**Activity:** Restate word for word the lines of the records below, starting at the line that contains "варіант) | JavaScript |" and ending at the line that contains "веб -сервісах) |", with both of those lines included and nothing else.

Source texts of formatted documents

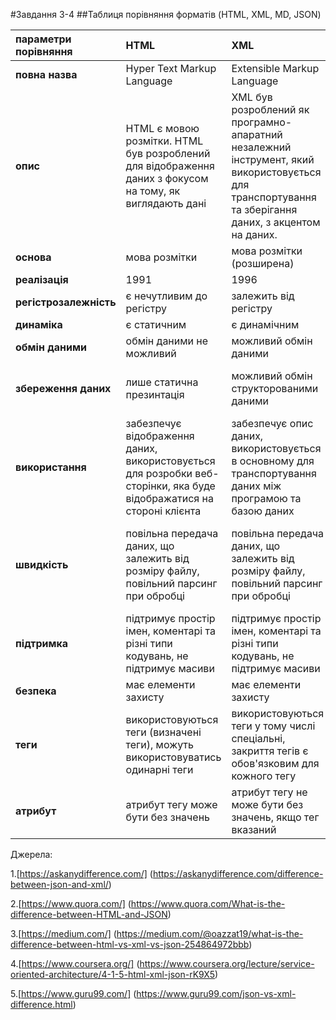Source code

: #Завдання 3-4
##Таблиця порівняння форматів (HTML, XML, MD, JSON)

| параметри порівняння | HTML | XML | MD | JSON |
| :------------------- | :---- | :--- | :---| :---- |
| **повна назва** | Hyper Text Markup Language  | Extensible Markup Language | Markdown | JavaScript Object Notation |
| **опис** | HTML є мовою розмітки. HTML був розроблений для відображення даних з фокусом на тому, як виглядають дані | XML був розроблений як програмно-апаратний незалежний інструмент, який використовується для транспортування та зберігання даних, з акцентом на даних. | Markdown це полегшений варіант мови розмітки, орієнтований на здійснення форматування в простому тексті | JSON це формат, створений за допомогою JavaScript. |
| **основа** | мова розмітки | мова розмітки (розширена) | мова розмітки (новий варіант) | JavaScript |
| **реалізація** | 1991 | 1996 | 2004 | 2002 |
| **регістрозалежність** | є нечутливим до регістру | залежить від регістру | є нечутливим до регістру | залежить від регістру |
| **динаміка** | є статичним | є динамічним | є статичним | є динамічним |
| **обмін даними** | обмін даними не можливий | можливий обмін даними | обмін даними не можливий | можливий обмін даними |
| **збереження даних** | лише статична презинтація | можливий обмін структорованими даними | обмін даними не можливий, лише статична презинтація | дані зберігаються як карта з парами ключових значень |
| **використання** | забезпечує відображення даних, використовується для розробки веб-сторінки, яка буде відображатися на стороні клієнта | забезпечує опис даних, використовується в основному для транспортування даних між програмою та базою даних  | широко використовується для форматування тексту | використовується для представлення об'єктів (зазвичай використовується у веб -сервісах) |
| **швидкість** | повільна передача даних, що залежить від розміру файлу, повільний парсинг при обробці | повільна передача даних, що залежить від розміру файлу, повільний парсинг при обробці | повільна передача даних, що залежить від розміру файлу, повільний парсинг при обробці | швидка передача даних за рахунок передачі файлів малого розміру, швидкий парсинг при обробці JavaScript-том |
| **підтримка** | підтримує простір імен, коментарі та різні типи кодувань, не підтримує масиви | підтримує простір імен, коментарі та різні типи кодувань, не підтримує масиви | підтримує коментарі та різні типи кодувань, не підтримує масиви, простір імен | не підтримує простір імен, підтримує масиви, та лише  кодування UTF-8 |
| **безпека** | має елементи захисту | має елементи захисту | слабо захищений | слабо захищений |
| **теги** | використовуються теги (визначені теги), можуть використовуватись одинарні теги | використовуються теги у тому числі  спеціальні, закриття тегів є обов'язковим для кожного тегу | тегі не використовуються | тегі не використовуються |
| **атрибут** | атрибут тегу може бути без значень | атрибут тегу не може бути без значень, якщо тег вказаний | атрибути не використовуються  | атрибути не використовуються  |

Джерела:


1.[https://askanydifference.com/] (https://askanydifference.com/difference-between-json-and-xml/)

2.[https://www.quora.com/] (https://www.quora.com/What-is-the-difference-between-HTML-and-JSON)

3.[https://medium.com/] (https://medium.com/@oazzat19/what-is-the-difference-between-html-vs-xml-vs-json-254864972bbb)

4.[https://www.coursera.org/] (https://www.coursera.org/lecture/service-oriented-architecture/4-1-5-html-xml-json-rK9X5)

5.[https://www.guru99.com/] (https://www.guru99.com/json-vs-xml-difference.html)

---

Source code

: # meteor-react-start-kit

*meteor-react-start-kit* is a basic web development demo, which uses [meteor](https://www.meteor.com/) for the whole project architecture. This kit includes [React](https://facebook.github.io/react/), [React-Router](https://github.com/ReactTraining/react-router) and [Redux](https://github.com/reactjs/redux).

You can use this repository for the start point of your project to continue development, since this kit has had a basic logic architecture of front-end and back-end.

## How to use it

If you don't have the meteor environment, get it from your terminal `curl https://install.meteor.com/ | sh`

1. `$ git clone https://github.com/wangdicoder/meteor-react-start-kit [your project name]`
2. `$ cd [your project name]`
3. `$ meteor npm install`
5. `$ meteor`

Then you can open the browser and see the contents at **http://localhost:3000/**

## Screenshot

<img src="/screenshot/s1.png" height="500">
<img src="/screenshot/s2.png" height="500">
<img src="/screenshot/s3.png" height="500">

**Written answer:**
| **основа** | мова розмітки | мова розмітки (розширена) | мова розмітки (новий варіант) | JavaScript |
| **реалізація** | 1991 | 1996 | 2004 | 2002 |
| **регістрозалежність** | є нечутливим до регістру | залежить від регістру | є нечутливим до регістру | залежить від регістру |
| **динаміка** | є статичним | є динамічним | є статичним | є динамічним |
| **обмін даними** | обмін даними не можливий | можливий обмін даними | обмін даними не можливий | можливий обмін даними |
| **збереження даних** | лише статична презинтація | можливий обмін структорованими даними | обмін даними не можливий, лише статична презинтація | дані зберігаються як карта з парами ключових значень |
| **використання** | забезпечує відображення даних, використовується для розробки веб-сторінки, яка буде відображатися на стороні клієнта | забезпечує опис даних, використовується в основному для транспортування даних між програмою та базою даних  | широко використовується для форматування тексту | використовується для представлення об'єктів (зазвичай використовується у веб -сервісах) |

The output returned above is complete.